■ PROBLEM: Task for the listing below: copy it out in full, exactly.

■ DATA TO PROCESS:
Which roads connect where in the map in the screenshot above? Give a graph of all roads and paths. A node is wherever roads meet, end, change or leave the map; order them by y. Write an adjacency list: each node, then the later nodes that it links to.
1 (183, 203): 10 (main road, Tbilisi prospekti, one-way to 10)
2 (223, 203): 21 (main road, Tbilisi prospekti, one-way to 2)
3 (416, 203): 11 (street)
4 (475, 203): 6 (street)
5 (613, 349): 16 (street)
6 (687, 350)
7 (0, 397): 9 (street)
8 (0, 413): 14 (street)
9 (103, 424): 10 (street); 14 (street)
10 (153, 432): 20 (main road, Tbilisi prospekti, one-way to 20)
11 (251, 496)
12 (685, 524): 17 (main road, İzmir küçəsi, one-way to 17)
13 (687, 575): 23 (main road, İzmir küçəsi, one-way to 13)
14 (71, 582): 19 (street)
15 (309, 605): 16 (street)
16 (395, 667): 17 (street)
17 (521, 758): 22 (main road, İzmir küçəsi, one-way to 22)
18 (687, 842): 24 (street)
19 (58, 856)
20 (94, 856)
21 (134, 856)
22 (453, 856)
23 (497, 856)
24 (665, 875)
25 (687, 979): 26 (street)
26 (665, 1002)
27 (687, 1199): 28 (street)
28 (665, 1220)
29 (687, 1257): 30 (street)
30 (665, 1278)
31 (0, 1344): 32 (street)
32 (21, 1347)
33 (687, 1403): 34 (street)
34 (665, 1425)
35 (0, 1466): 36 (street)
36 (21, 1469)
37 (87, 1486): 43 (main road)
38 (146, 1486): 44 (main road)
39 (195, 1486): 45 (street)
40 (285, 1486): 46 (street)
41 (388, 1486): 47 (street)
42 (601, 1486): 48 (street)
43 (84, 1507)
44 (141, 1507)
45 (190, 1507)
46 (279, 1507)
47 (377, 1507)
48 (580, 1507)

■ RESULT FOR THIS TASK:
Which roads connect where in the map in the screenshot above? Give a graph of all roads and paths. A node is wherever roads meet, end, change or leave the map; order them by y. Write an adjacency list: each node, then the later nodes that it links to.
1 (183, 203): 10 (main road, Tbilisi prospekti, one-way to 10)
2 (223, 203): 21 (main road, Tbilisi prospekti, one-way to 2)
3 (416, 203): 11 (street)
4 (475, 203): 6 (street)
5 (613, 349): 16 (street)
6 (687, 350)
7 (0, 397): 9 (street)
8 (0, 413): 14 (street)
9 (103, 424): 10 (street); 14 (street)
10 (153, 432): 20 (main road, Tbilisi prospekti, one-way to 20)
11 (251, 496)
12 (685, 524): 17 (main road, İzmir küçəsi, one-way to 17)
13 (687, 575): 23 (main road, İzmir küçəsi, one-way to 13)
14 (71, 582): 19 (street)
15 (309, 605): 16 (street)
16 (395, 667): 17 (street)
17 (521, 758): 22 (main road, İzmir küçəsi, one-way to 22)
18 (687, 842): 24 (street)
19 (58, 856)
20 (94, 856)
21 (134, 856)
22 (453, 856)
23 (497, 856)
24 (665, 875)
25 (687, 979): 26 (street)
26 (665, 1002)
27 (687, 1199): 28 (street)
28 (665, 1220)
29 (687, 1257): 30 (street)
30 (665, 1278)
31 (0, 1344): 32 (street)
32 (21, 1347)
33 (687, 1403): 34 (street)
34 (665, 1425)
35 (0, 1466): 36 (street)
36 (21, 1469)
37 (87, 1486): 43 (main road)
38 (146, 1486): 44 (main road)
39 (195, 1486): 45 (street)
40 (285, 1486): 46 (street)
41 (388, 1486): 47 (street)
42 (601, 1486): 48 (street)
43 (84, 1507)
44 (141, 1507)
45 (190, 1507)
46 (279, 1507)
47 (377, 1507)
48 (580, 1507)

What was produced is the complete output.